Render all the text in the material below as a Markdown table with the columns Row and Text, giving each line its own numbered row. Skip blank lines and leave out the pictures.

*** Begin section ***

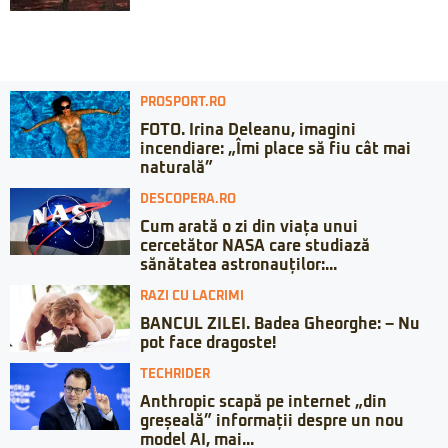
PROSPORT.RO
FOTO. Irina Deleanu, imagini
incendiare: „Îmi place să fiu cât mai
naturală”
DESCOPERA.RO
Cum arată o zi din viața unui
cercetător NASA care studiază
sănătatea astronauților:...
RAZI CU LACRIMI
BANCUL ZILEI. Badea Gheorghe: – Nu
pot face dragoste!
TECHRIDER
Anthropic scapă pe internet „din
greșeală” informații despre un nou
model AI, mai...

*** End section ***

● **ANSWER TO THIS EXERCISE**:
| Row | Text |
|---|---|
| 1 | PROSPORT.RO |
| 2 | FOTO. Irina Deleanu, imagini |
| 3 | incendiare: „Îmi place să fiu cât mai |
| 4 | naturală” |
| 5 | DESCOPERA.RO |
| 6 | Cum arată o zi din viața unui |
| 7 | cercetător NASA care studiază |
| 8 | sănătatea astronauților:... |
| 9 | RAZI CU LACRIMI |
| 10 | BANCUL ZILEI. Badea Gheorghe: – Nu |
| 11 | pot face dragoste! |
| 12 | TECHRIDER |
| 13 | Anthropic scapă pe internet „din |
| 14 | greșeală” informații despre un nou |
| 15 | model AI, mai... |